> STATED EXERCISE
Without the pictures, print each of the records below exactly as it appears.

####################

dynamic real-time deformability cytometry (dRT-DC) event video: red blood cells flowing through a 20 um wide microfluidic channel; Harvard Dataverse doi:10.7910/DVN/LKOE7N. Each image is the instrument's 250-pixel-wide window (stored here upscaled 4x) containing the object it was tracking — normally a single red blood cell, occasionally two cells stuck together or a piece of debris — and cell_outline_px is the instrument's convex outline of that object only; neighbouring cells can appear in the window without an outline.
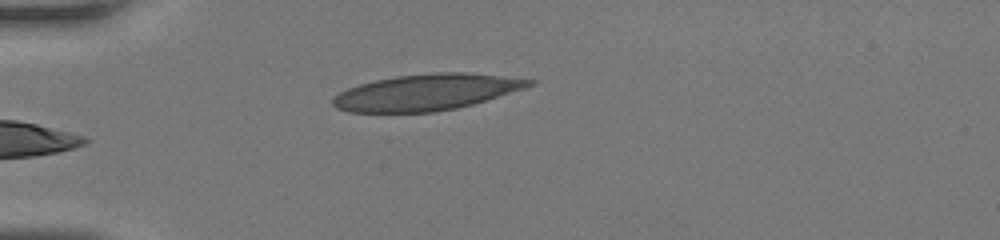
{"species": "human", "species_latin": "Homo sapiens", "temperature_condition": "room temperature", "stored_images_in_passage": 29, "camera_frame_rate_fps": 3000, "um_per_image_px": 0.085, "donor": {"sex": "female"}, "frame": {"image": 1, "passage_image": 1, "time_ms": 0.0, "image_size_px": [1000, 240], "cell_outline_px": [[536, 84], [524, 88], [472, 104], [456, 108], [436, 112], [348, 112], [336, 108], [332, 104], [332, 96], [348, 88], [360, 84], [376, 80], [396, 76], [436, 72], [464, 72], [536, 80]], "centroid_in_image_um": [36.2, 7.84], "position_along_channel_um": 48.8, "area_um2": 41.15}}
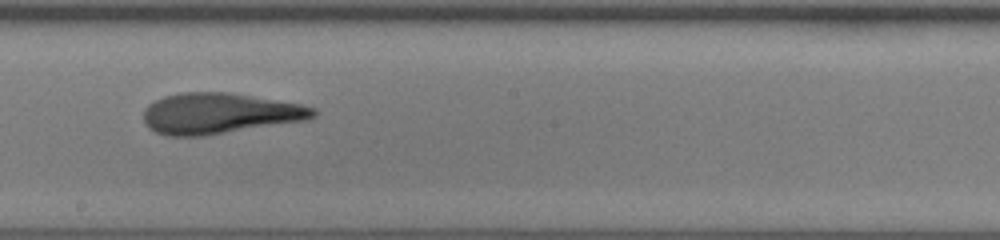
{"frame": {"image": 2, "passage_image": 14, "time_ms": 4.333, "image_size_px": [1000, 240], "cell_outline_px": [[316, 116], [308, 120], [204, 136], [168, 136], [156, 132], [148, 128], [144, 124], [144, 108], [148, 104], [164, 96], [184, 92], [228, 92], [300, 104], [316, 108]], "centroid_in_image_um": [18.64, 9.65], "position_along_channel_um": 229.6, "area_um2": 40.46}}
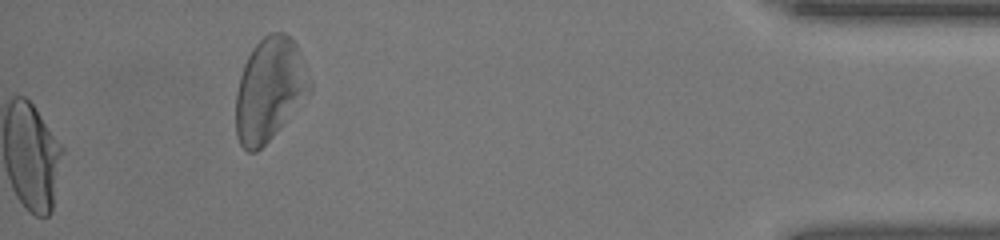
{"frame": {"image": 3, "passage_image": 29, "time_ms": 9.333, "image_size_px": [1000, 240], "cell_outline_px": [[312, 92], [272, 136], [256, 152], [248, 152], [240, 144], [236, 136], [236, 92], [240, 76], [244, 64], [252, 48], [268, 32], [284, 32], [296, 44], [312, 80]], "centroid_in_image_um": [22.93, 7.59], "position_along_channel_um": 412.3, "area_um2": 44.51}}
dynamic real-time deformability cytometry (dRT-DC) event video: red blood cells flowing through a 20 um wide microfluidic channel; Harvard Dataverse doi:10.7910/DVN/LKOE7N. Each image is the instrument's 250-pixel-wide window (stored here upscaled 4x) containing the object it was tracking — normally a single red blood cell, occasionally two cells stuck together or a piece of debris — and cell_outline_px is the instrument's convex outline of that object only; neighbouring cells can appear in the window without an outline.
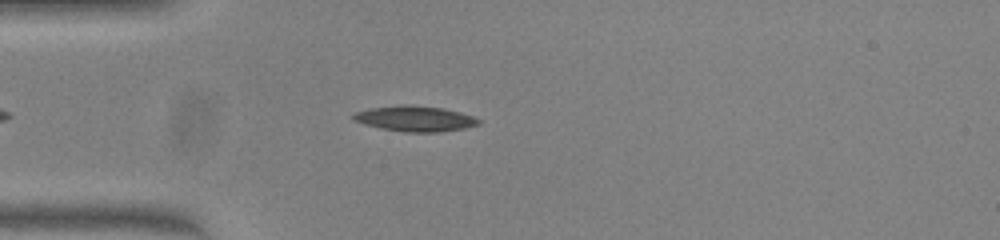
{"species": "common noctule bat (a hibernating species)", "species_latin": "Nyctalus noctula", "temperature_condition": "warm", "stored_images_in_passage": 44, "camera_frame_rate_fps": 3000, "um_per_image_px": 0.085, "animal": {"sex": "female", "body_mass_g": 23.0, "forearm_length_mm": 53.4}, "frame": {"image": 1, "passage_image": 7, "time_ms": 2.0, "image_size_px": [1000, 240], "cell_outline_px": [[480, 124], [464, 128], [440, 132], [404, 132], [380, 128], [364, 124], [352, 120], [352, 116], [356, 112], [368, 108], [440, 108], [460, 112], [472, 116], [480, 120]], "centroid_in_image_um": [35.3, 10.15], "position_along_channel_um": 49.7, "area_um2": 17.51}}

####################

> RESPONSE TO THIS EXERCISE
dynamic real-time deformability cytometry (dRT-DC) event video: red blood cells flowing through a 20 um wide microfluidic channel; Harvard Dataverse doi:10.7910/DVN/LKOE7N. Each image is the instrument's 250-pixel-wide window (stored here upscaled 4x) containing the object it was tracking — normally a single red blood cell, occasionally two cells stuck together or a piece of debris — and cell_outline_px is the instrument's convex outline of that object only; neighbouring cells can appear in the window without an outline.
{"species": "human", "species_latin": "Homo sapiens", "temperature_condition": "room temperature", "stored_images_in_passage": 29, "camera_frame_rate_fps": 3000, "um_per_image_px": 0.085, "donor": {"sex": "female"}, "frame": {"image": 1, "passage_image": 1, "time_ms": 0.0, "image_size_px": [1000, 240], "cell_outline_px": [[536, 84], [524, 88], [472, 104], [456, 108], [436, 112], [348, 112], [336, 108], [332, 104], [332, 96], [348, 88], [360, 84], [376, 80], [396, 76], [436, 72], [464, 72], [536, 80]], "centroid_in_image_um": [36.2, 7.84], "position_along_channel_um": 48.8, "area_um2": 41.15}}
{"frame": {"image": 2, "passage_image": 14, "time_ms": 4.333, "image_size_px": [1000, 240], "cell_outline_px": [[316, 116], [308, 120], [204, 136], [168, 136], [156, 132], [148, 128], [144, 124], [144, 108], [148, 104], [164, 96], [184, 92], [228, 92], [300, 104], [316, 108]], "centroid_in_image_um": [18.64, 9.65], "position_along_channel_um": 229.6, "area_um2": 40.46}}
{"frame": {"image": 3, "passage_image": 29, "time_ms": 9.333, "image_size_px": [1000, 240], "cell_outline_px": [[312, 92], [272, 136], [256, 152], [248, 152], [240, 144], [236, 136], [236, 92], [240, 76], [244, 64], [252, 48], [268, 32], [284, 32], [296, 44], [312, 80]], "centroid_in_image_um": [22.93, 7.59], "position_along_channel_um": 412.3, "area_um2": 44.51}}
dynamic real-time deformability cytometry (dRT-DC) event video: red blood cells flowing through a 20 um wide microfluidic channel; Harvard Dataverse doi:10.7910/DVN/LKOE7N. Each image is the instrument's 250-pixel-wide window (stored here upscaled 4x) containing the object it was tracking — normally a single red blood cell, occasionally two cells stuck together or a piece of debris — and cell_outline_px is the instrument's convex outline of that object only; neighbouring cells can appear in the window without an outline.
{"species": "common noctule bat (a hibernating species)", "species_latin": "Nyctalus noctula", "temperature_condition": "warm", "stored_images_in_passage": 44, "camera_frame_rate_fps": 3000, "um_per_image_px": 0.085, "animal": {"sex": "female", "body_mass_g": 23.0, "forearm_length_mm": 53.4}, "frame": {"image": 1, "passage_image": 7, "time_ms": 2.0, "image_size_px": [1000, 240], "cell_outline_px": [[480, 124], [464, 128], [440, 132], [404, 132], [380, 128], [364, 124], [352, 120], [352, 116], [356, 112], [368, 108], [440, 108], [460, 112], [472, 116], [480, 120]], "centroid_in_image_um": [35.3, 10.15], "position_along_channel_um": 49.7, "area_um2": 17.51}}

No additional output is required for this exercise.